Monday, 21 September 2015

Doug Yu - Studying communities using metagenomics data

The first paper in our reading group, for Friday (25th September) at 1, is by Doug Yu from the University of East Anglia.  Doug is at the forefront when it comes to biodiversity sampling using genetic techniques such as "barcoding" as a shortcut to species identification (and potentially as a way to sample cryptic species).
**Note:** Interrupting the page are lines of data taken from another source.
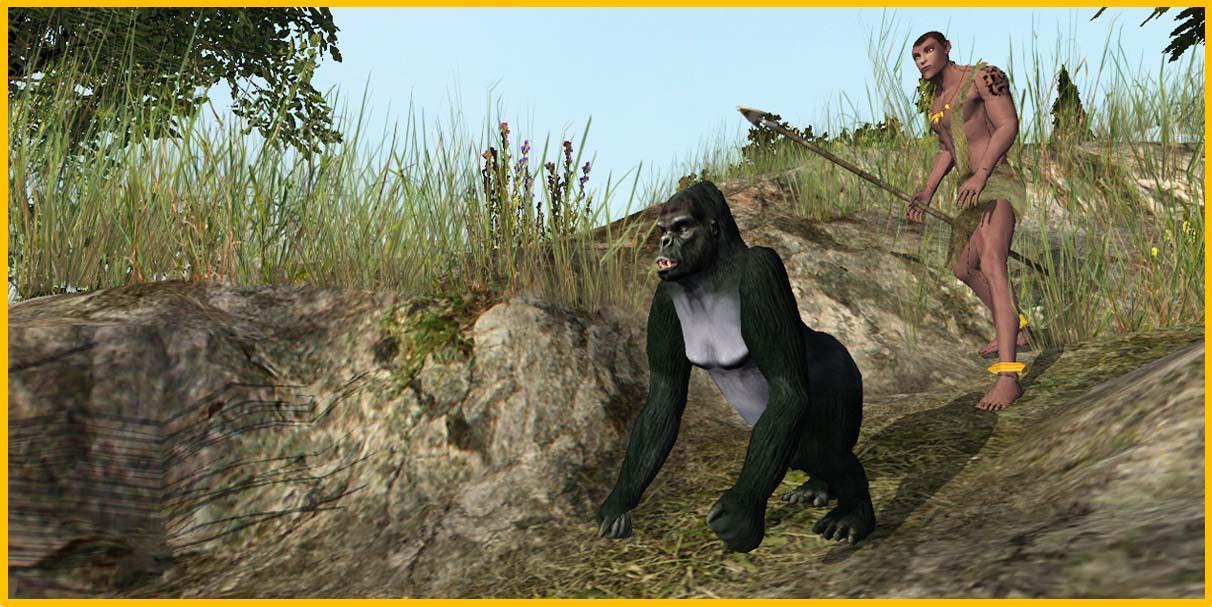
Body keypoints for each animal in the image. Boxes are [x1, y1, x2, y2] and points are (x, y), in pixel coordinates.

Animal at [597, 181, 874, 552]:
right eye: (663, 230)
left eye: (682, 227)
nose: (665, 242)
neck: (710, 273)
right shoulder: (663, 298)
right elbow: (664, 398)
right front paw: (618, 502)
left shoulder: (762, 270)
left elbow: (786, 386)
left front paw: (742, 513)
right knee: (807, 450)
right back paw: (818, 486)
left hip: (843, 373)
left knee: (817, 445)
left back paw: (855, 511)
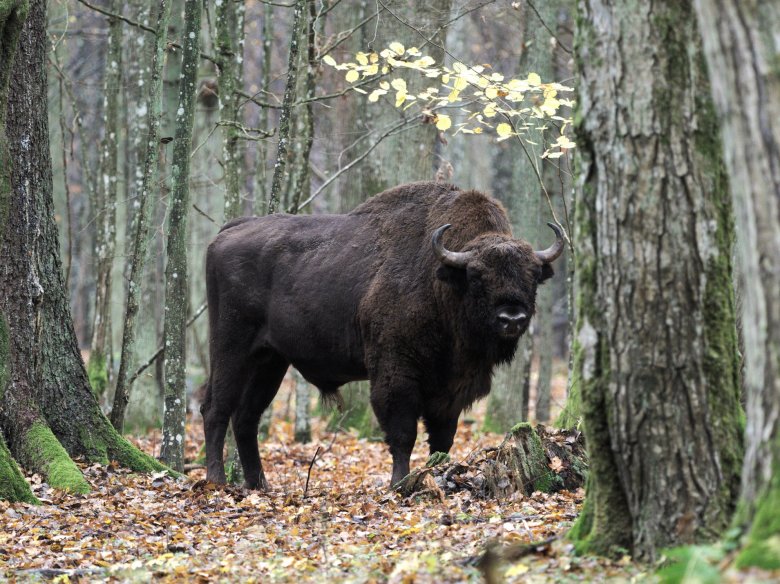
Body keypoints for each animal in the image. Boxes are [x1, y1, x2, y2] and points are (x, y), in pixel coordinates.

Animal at [203, 181, 560, 488]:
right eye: (477, 275)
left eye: (532, 275)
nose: (511, 317)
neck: (441, 282)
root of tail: (226, 233)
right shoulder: (395, 373)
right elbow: (402, 433)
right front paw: (399, 484)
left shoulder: (450, 391)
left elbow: (442, 438)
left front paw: (436, 473)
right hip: (231, 349)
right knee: (216, 408)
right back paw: (217, 481)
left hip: (270, 361)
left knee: (246, 418)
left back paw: (258, 485)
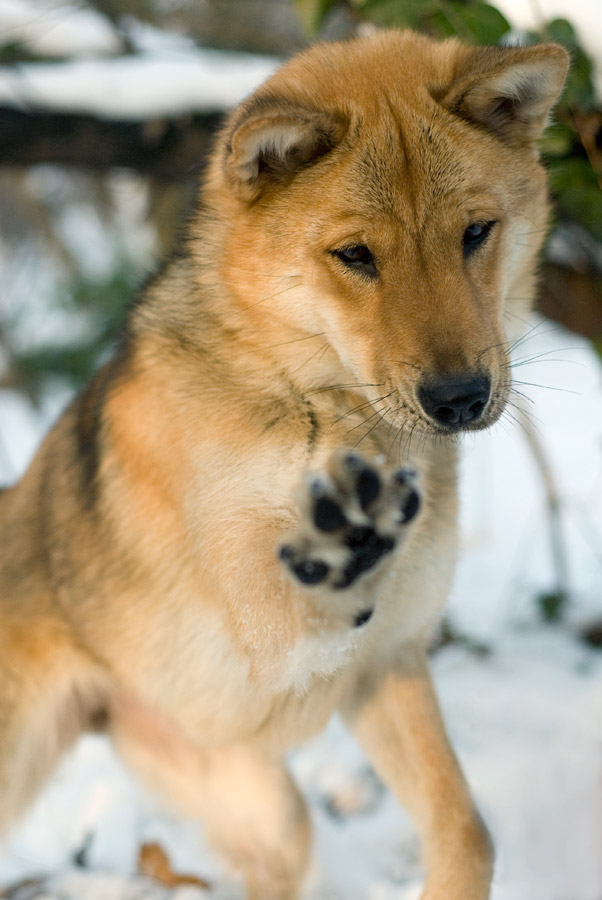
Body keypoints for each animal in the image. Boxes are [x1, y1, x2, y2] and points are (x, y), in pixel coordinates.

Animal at [0, 28, 564, 900]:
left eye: (475, 232)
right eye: (355, 255)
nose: (460, 399)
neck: (316, 405)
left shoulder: (388, 663)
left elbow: (465, 832)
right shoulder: (266, 646)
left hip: (270, 817)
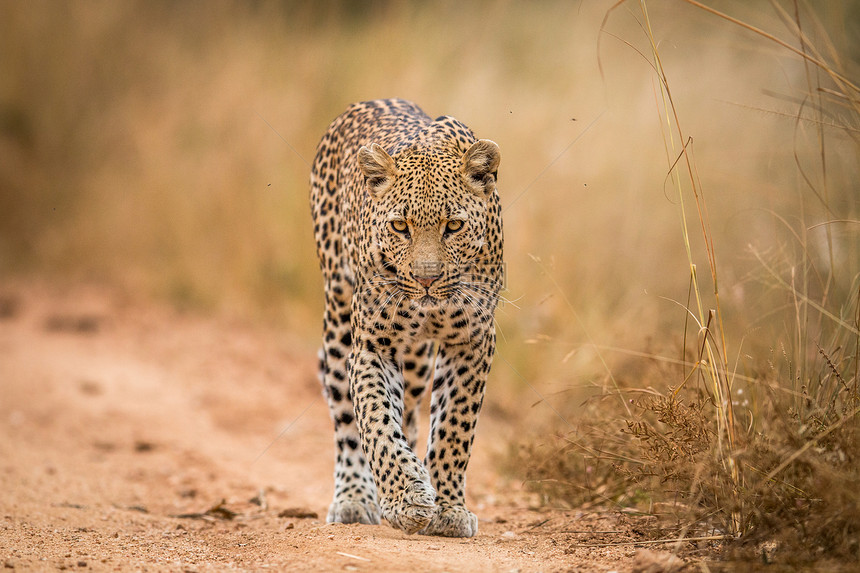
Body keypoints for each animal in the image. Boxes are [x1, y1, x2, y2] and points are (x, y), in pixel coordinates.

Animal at [310, 98, 500, 536]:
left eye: (454, 225)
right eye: (400, 225)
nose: (426, 279)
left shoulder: (472, 341)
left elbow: (453, 427)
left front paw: (448, 509)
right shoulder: (373, 346)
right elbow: (377, 421)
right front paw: (406, 499)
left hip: (416, 361)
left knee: (412, 412)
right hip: (338, 322)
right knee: (346, 418)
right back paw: (355, 499)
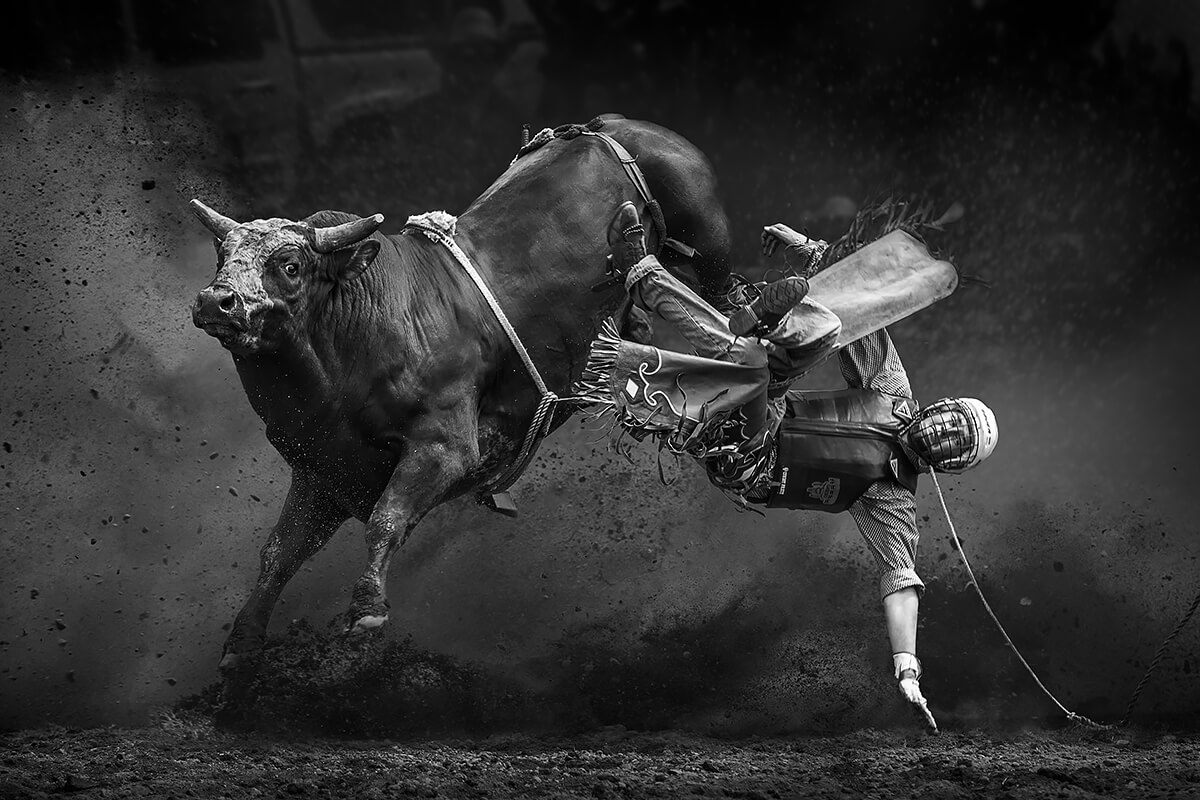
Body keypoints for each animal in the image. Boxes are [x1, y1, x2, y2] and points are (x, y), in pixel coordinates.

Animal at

We will read a 2013 paper in Ecology Letters from his group titled Reliable, verifiable and efficient monitoring of biodiversity via metabarcoding


  1. Interesting article! The main point seems to be to compare metabarcoding (MBC) data sets to more expensive standard data sets (STD) in the ability to capture climate change effects, compare restoration strategies, and inform conservation policy. The results seem to indicate that MBC data sets may be used for these purposes, although a limitation (though an understandable one) is that only one data set is used for each purpose.

    A couple questions:

    What is the difference between alpha- and beta-diversity? Do these allow for assigning different levels of importance to different species? I'm not an ecologist, but I imagine that certain species are more important to the stability of ecosystems than others...

    The authors seem to use the correlation measures in Table 2 to compare the beta-diversity estimates using the STD data sets vs. the MBC data sets for Ailaoshan and Thetford, but to determine that sites have difference compositions (Danum Valley). What am I missing here? For the first purpose (comparing STD to MBC), the bar seems to be set at identifying "significant" correlations. Is that really a high enough bar to establish whether MBC could conceivably replace STD as an approach?

  2. alpha is local diversity (e.g. spp richness at a site), beta is how it changes as you go to different places (e.g. the number of spp in the region divided by the average at a site). Introduced by Whittaker in the long long ago, has a sensible looking Wikipedia entry

    I agree with your second point - there is the question of what the bar should be in terms of how you would assure yourself that two different datasets tell you the same sort of imfornation. It could be argued that the bar was not set too high here - checking you get significance on the same test, checking beta metrics are correlated, etc.